Выбрать главу

Девочку звали Дуся. Она была из ближней деревни, где сейчас стояли немцы, а жители почти все ушли партизанить в далекие леса. Ушел и Дусин отец. Она решила искать его, бродила по лесу. А нашла меня. Она так и сказала. Говоря, она двигалась по землянке, поправляя на мне перевязки, подстилку.

Потом она мне сказала на ухо:

— Я не пойду больше искать своих. У нас в деревне остались одни бабки... Я не скажу никому, я одна буду сюда приходить.

Это была очень простая, тихая тринадцатилетняя девочка. Можно было себе представить, что в кругу своих подруг, бойких школьниц из пригородной деревни, она казалась робкой и незаметной.

И я с ужасом подумал, как же такая вот девочка, почти ребенок, как же она разберется в том, что произошло, поверит ли она нам, ждет ли она нас. И, знаете, меня просто потрясло, когда однажды она спросила:

— Наша изба с самого края деревни стоит, откуда наши уходили, так, верно, они с той стороны и обратно придут, да?

И мне стало стыдно, как будто я усомнился в целом поколении.

И она стала приходить ко мне.

Это было не просто. Немцы запрещали выходить за околицу. Кого находили в лесу, расстреливали как партизана.

Она приходила почти каждый день, бинты мои она брала с собой и стирала их тайком от бабки, с которой жила, потому что бабка, как она сказала, любила поболтать с соседками и могла проговориться.

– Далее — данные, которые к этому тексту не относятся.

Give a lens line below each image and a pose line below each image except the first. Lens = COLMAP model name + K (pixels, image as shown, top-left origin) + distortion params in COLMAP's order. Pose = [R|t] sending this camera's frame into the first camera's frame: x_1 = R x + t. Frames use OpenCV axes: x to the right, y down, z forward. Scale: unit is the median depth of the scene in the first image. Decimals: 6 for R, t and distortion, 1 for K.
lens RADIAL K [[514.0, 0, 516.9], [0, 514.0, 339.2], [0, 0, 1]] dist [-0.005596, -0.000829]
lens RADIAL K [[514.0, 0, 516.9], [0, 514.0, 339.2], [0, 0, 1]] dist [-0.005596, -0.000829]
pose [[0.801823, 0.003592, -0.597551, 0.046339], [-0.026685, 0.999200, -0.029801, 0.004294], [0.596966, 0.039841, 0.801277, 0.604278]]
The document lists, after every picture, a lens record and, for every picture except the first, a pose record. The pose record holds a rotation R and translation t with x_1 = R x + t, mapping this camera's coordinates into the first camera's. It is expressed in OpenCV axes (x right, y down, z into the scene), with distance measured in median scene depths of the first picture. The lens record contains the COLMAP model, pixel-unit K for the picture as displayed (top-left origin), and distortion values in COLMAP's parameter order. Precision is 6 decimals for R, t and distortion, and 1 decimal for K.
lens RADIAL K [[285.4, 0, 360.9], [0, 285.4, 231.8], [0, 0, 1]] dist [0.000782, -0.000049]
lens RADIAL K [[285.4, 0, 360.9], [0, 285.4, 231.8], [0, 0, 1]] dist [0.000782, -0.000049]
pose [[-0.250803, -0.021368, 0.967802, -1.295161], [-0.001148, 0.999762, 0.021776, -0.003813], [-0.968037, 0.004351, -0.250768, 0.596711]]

Она приносила завернутые в полотенце еще теплые лепешки из овсяной муки с отрубями и молоко в низенькой кринке с выщербленным краем. От лепешек и молока пахло домашним, знакомым с детских лет.

Полковник немного подумал.

— Знаете, у меня есть сын, — продолжал он, — он уже в то время был в армии. Солдат. Я не мог о нем думать как о ребенке. Дочери у меня не было. Я думал об этой девочке именно этим словом: дочь...

И то, что мы вдвоем с ней похоронили моего товарища, еще больше сроднило нас.

Я вспоминаю еще один день, когда я вылез из своей норы и, задыхаясь, сел на пенек у землянки. Так чист и свеж был мир вокруг меня, как будто он только сейчас был создан.

И на всем большом пространстве вокруг, между заснеженных сосен и кустарников, виден был только один след маленьких ног, он вел от моей землянки, огибая сугроб, и терялся далеко на опушке.

Морозной ночью лыжи со скрипом вспарывали твердую пелену снега. Легкий остроносый месяц появился в туманном кругу. Я с группой десантников навсегда ушел из того леса.

Я не мог проститься с Дусей. На полу в землянке остались низенькая кринка и оброненный ею простенький розовый гребешок.

Утром мы расстались с моим спутником на маленькой станции. Станционное здание, видимо, было отстроено недавно и походило на дачный павильон. Но тут же, рядом, каменщики клали фундамент большого вокзала. Женщины в белых фартуках поверх ватных костюмов подносили кирпичи, громко переговариваясь. В морозном воздухе далеко разносились их голоса. Новенький автобус стоял у белого столба с надписью «На строительство». Посредине площади стоял обелиск: скромный, деревянный, выкрашенный красной краской постамент и на нем — пятиконечная звезда. Несколько юношей с книгами в руках, видимо школьники, рассматривали выборные плакаты на доске у вокзала.

— Так тебе через три месяца, а мне через две недели после выборов стукнет восемнадцать, — сказал один из них, — две недели! А меня не допускают! Я до Москвы дойду!..

Вечером того же дня я была на одном из предвыборных собраний. Кандидатом в областной Совет депутатов трудящихся выдвигалась молодая колхозница, звеньевая. Звали ее Евдокия Ивановна Бабкина.

О девушке говорили много хорошего, называли ее мастером-льноводом. Между прочим, из выступлений я узнала, что отец ее был партизаном в дни Отечественной войны.

Сама она, миловидная, худощавая, казалась смущенной. Светлые волосы ее были заплетены в две косы, как сейчас носят только девочки. Но глаза, синие и немного широко расставленные, были по-женски серьезными.

Собрание шло приподнято, высказывались за кандидата. Вдруг кто-то из задних рядов попросил слово, видимо посторонний здесь, потому что я услышала, как кругом спрашивали: «Кто это? Кто он такой?»

С удивлением я узнала в ораторе своего попутчика. Он поднялся на сцену и со знакомой уже мне привычкой, покусывая ус, не спеша и делая паузы между фразами, рассказал то, что мне было уже известно.

— Вот что я знаю о вашем кандидате и что нашел нужным вам сообщить, — так он закончил свою речь.